What you will do:
According to the text on Adform, what name did Adform give its Advertiser Edge offering when it re-branded it in 2019?

Quoted text:
☆ ☆ ☆ ☆
Adform is a global digital media advertising technology company specializing in real-time programmatic marketing automation technologies. Its operations are headquartered in Europe. The company specialized in the creation of technology that helps digital advertisers, agencies, and publishers create, target, buy or sell, and display digital advertising across internet-connected device. The company claims to provide technologies for each stage of the digital advertising process.

Product lines

 When Adform launched in 2003 they were focused on providing ad serving which was supplemented by planning in 2005.  
 In 2019 Adform re-branded its Advertiser Edge and Publisher Edge offerings as the Integrated Advertising Platform and the Integrated Advertising Platform for Publishers. 
 In 2020 Adform launched an update to its user experience and underlying technology called Adform FLOW which was the winner of the Red Dot Design ward for the Communication Design Category and a 2022 iF Design Award.
☆ ☆ ☆ ☆
Dataset section:
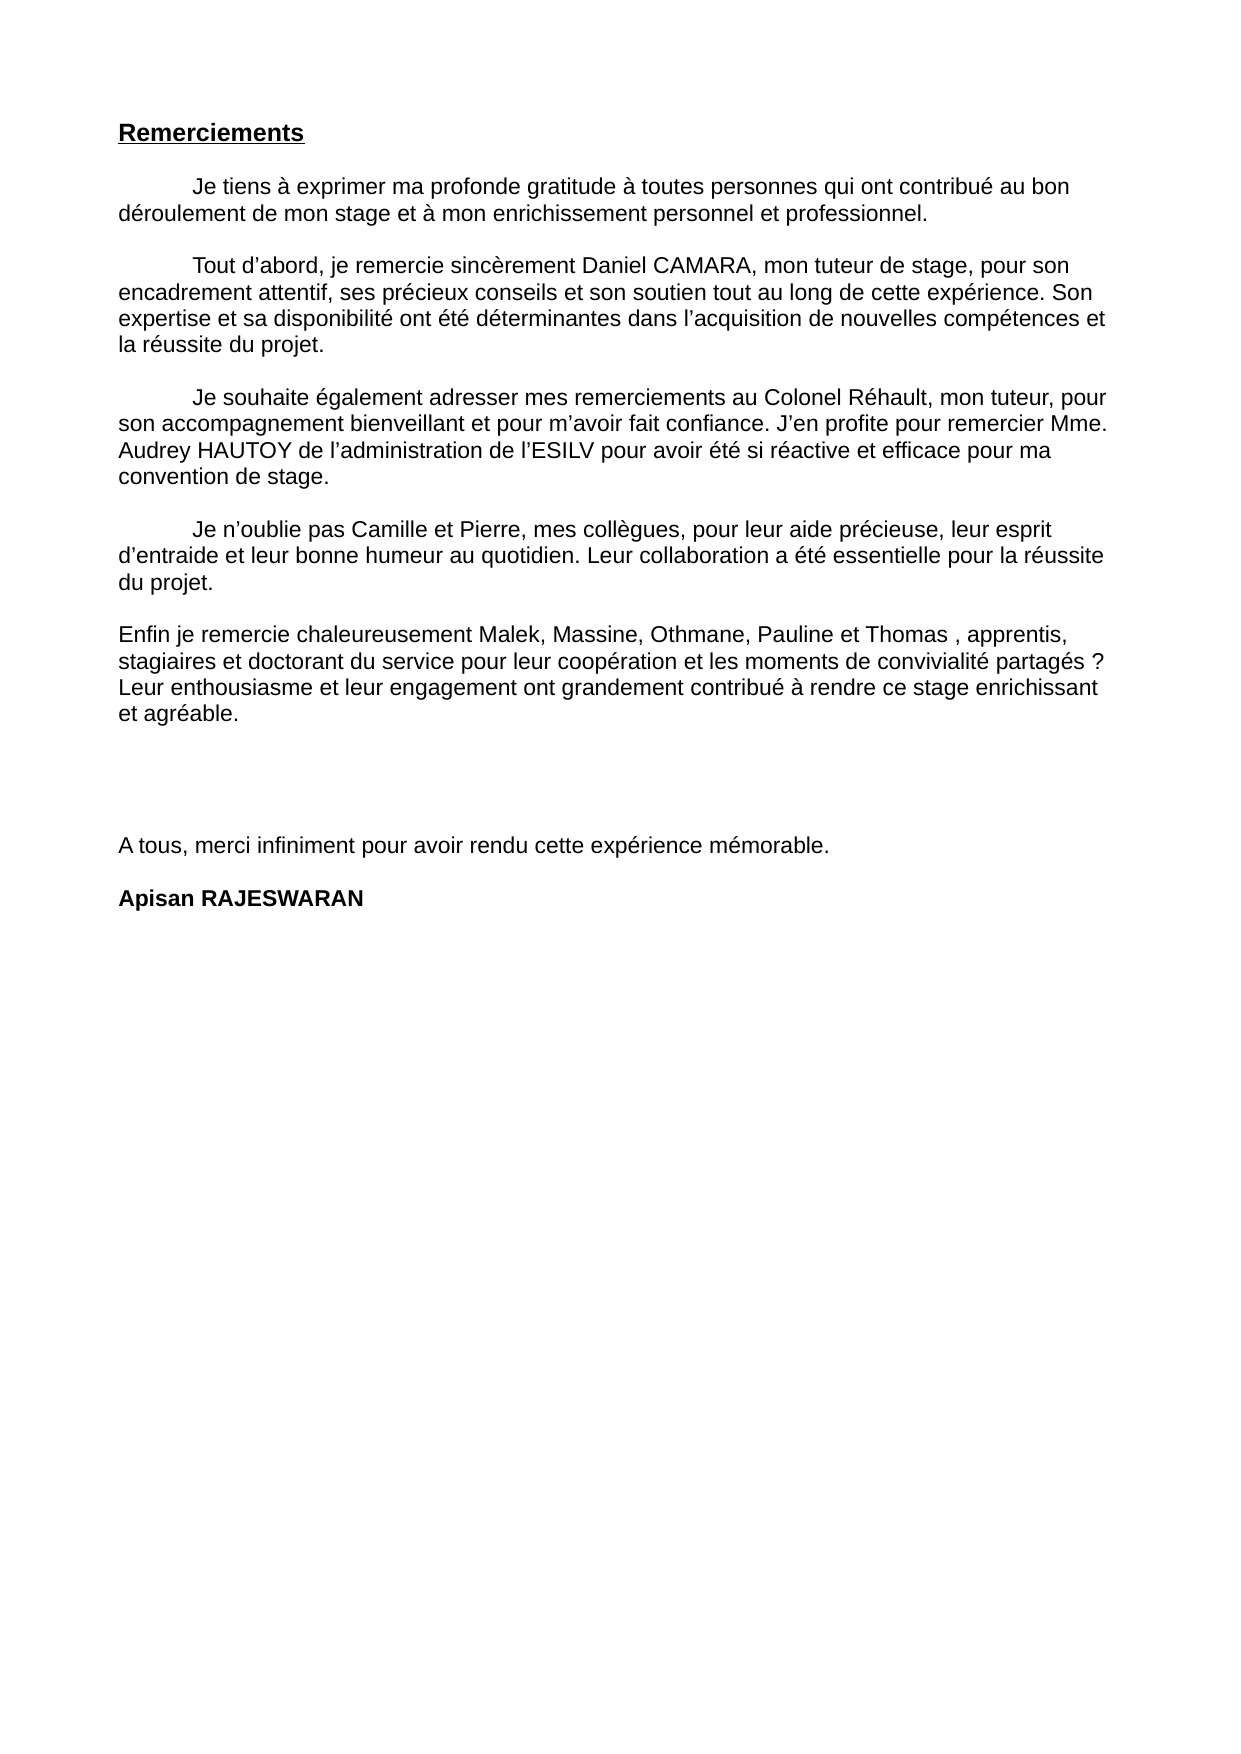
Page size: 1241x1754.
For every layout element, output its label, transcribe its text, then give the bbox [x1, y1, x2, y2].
☆ ☆ ☆ ☆
Right answer:
The Integrated Advertising Platform.